Saturday, July 23, 2005

Jews Oppose Adding Daylight Saving Time

Observant Jews are expressing concern over legislation in Congress that would extend daylight saving time by two months, saying that the late sunrises would affect their ability to pray in the morning and still reach work by 9 a.m.

The provision, which sets daylight saving time between March and November instead of April and October, was approved Tuesday by a House-Senate conference committee. The committee met to finalize the energy legislation package Congress will present to the president by Aug. 1.

The United Synagogue of Conservative Judaism had written a letter to the committee members, explaining that an extension of daylight saving time would place a hardship on observant Jews.

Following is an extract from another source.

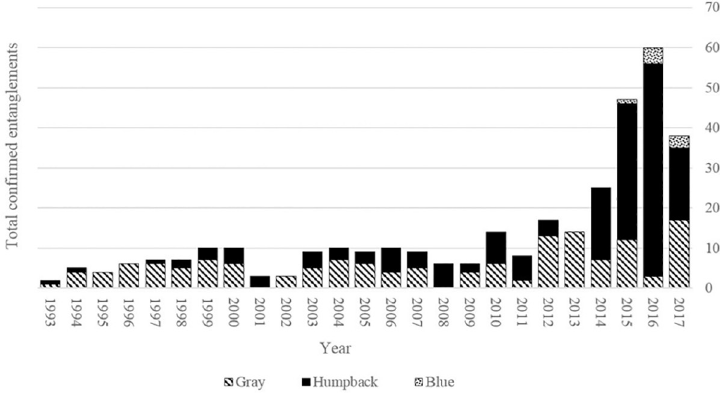
Fig 1. Total number of confirmed humpback (solid black), blue (dotted pattern) and gray whale (diagonal stripes) entanglements in fishing gear from 1993 to 2017 off the coast of California [32, Lauren Saez, pers. comm.].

According to Jewish law, certain prayers, including the prayer recited each day by people in mourning, cannot be recited without a minyan, or a quorum of 10 members, present. Further, those prayers, which last 30 to 40 minutes, cannot be recited before sunrise.

Under the proposed extension, sunrise in the month of November would come between 8:30 and 8:45 in most locations, said Mark Waldman, director of public policy for the United Synagogue of Conservative Judaism. Waldman said that he did not believe the legislation intentionally levied this hardship but that nonetheless it was something he wished the committee had considered.

Supporters of the provision say that a longer daylight saving period would save 100,000 barrels of oil each day by extending daylight hours into the afternoon and requiring less energy for businesses to stay open.

-- Religion News Service

Scientist Summoned To Mormon Hearing

An Australian scientist who wrote a book saying DNA evidence contradicts ancestry claims in the Book of Mormon faces disciplinary action in a separate case that could bring excommunication from the Church of Jesus Christ of Latter-day Saints.

Simon Southerton said he has been ordered to a July 31 hearing before church leaders in Canberra, Australia.

Southerton's book "Losing a Lost Tribe: Native Americans, DNA and the Mormon Church" uses DNA data to argue against Book of Mormon teachings that ancient America's inhabitants descended from Israelites.

Yet Southerton, a plant geneticist in Canberra, faces charges of adultery, not heresy. He acknowledges an affair five years ago, after separating from his wife, but contends church authorities are using that against him while the more difficult apostasy charge is "obviously the major issue."